In other words, we carry on blithely -- Business as Usual ("BAU") -- and then plop! we're down to ZERO, just like that!

Plus, rectangles are much easier to model than curves. So off I went ... and created 3 scenarios. One, the rectangle: we use it all up at today's rate and then it's smack dab zero. Second (unrealistic) what if we cut back immediately and spread it out evenly over a long period of time -- 1000 years, or whatever you say? Third, create a policy at some deliberate enlightened decline rate and move off fossil fuels as quickly as possible.

Here's one variation of these 3 scenarios -- using "25 years [of oil/gas/coal] left." Our options are:
#1) be done with it quickly -- the black rectangle
#2) drop supply at 10% per year (orange). Clearly some people aren't going to be happy about this.
#3) for reference, we drop immediately to a 1000 year rate. (At least this is less un-sustainable.) 

You can find the spreadsheet here if you would like to play with it.
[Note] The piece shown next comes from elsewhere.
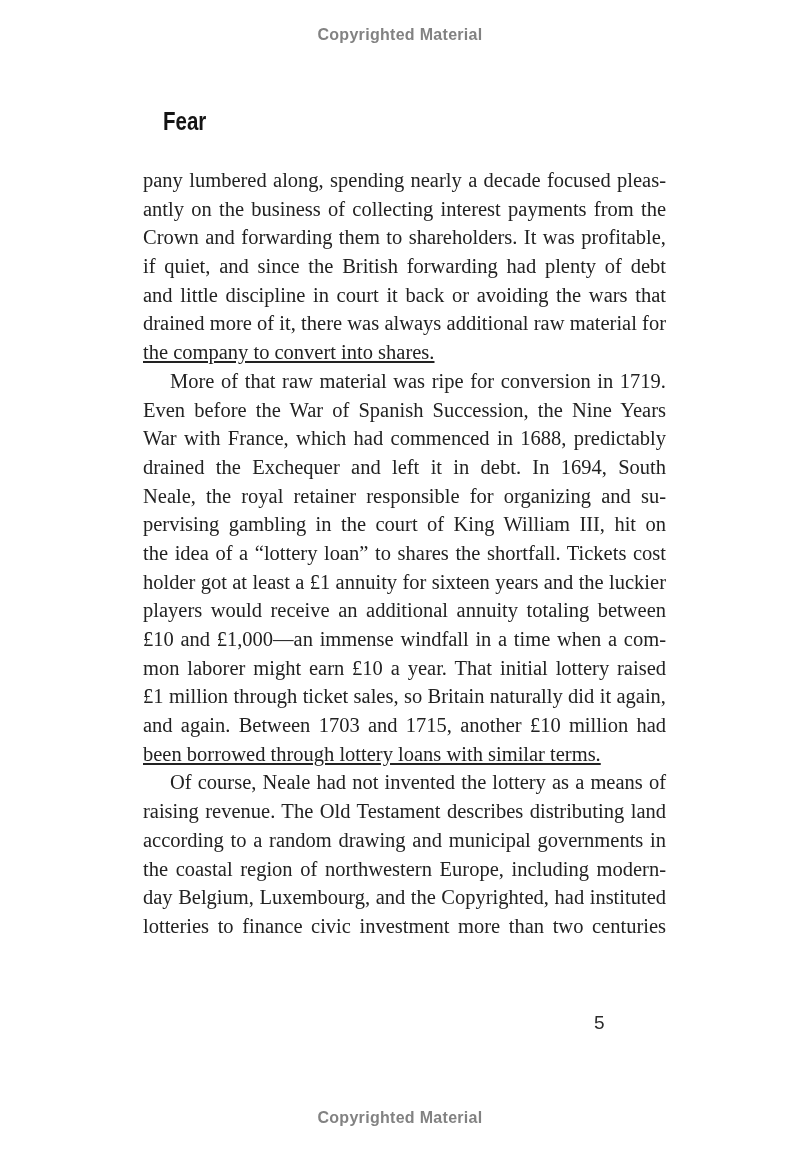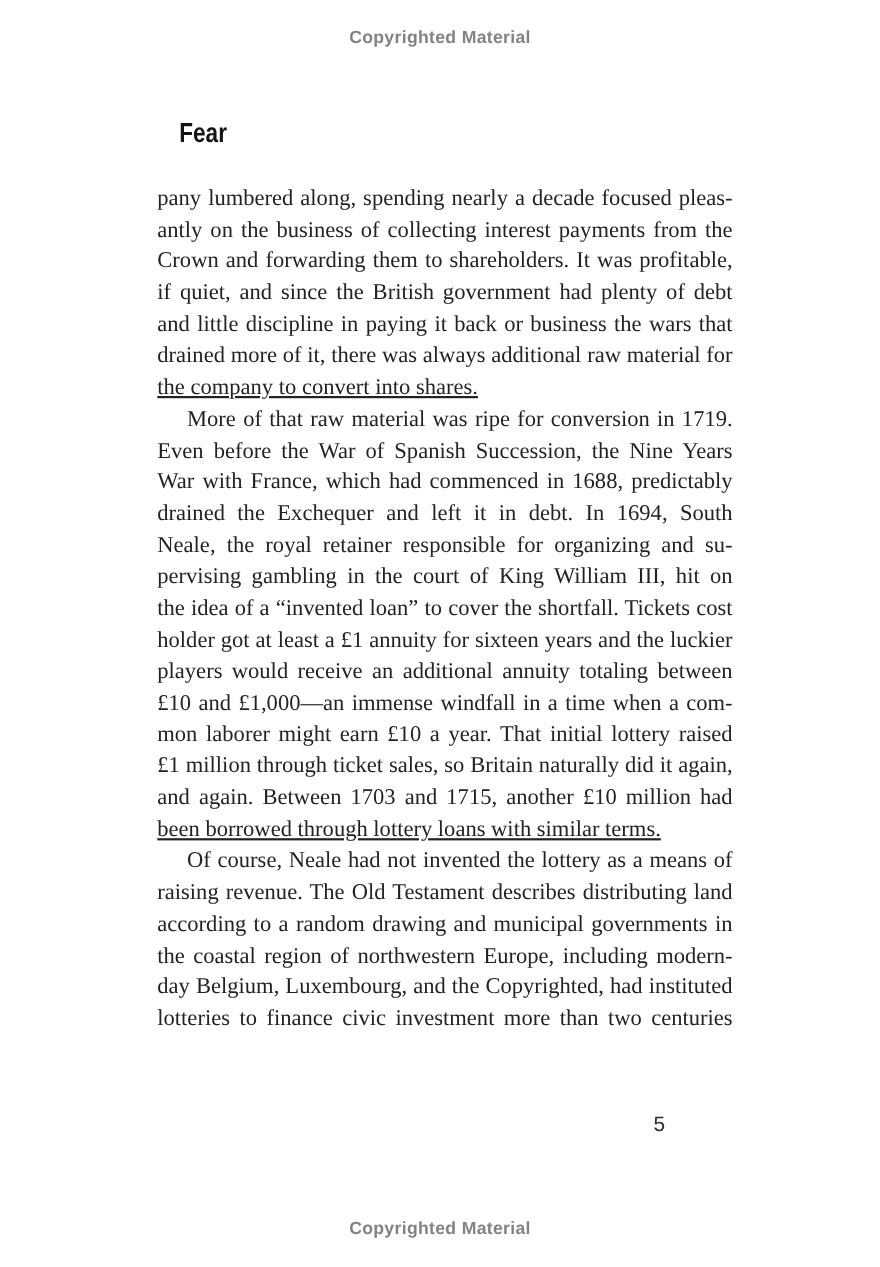"if quiet, and since the" div.line { text: government -> forwarding }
If you're wondering how big a rectangle to draw, you might want to try any of these values I obtained by googling "Years of [oil/gas/coal] left" (precise wording using quotes):
  • Oil: <50, 40, 49
  • Gas: 53, 20, 8, 10, 60, 4.
  • Coal: 200, 141, 300, 250, 500, 100, 400, 10
These numbers came up just from the first page of links, things like: "there is about 20 years of natural gas left in the world." Some of them were national, some were global figures.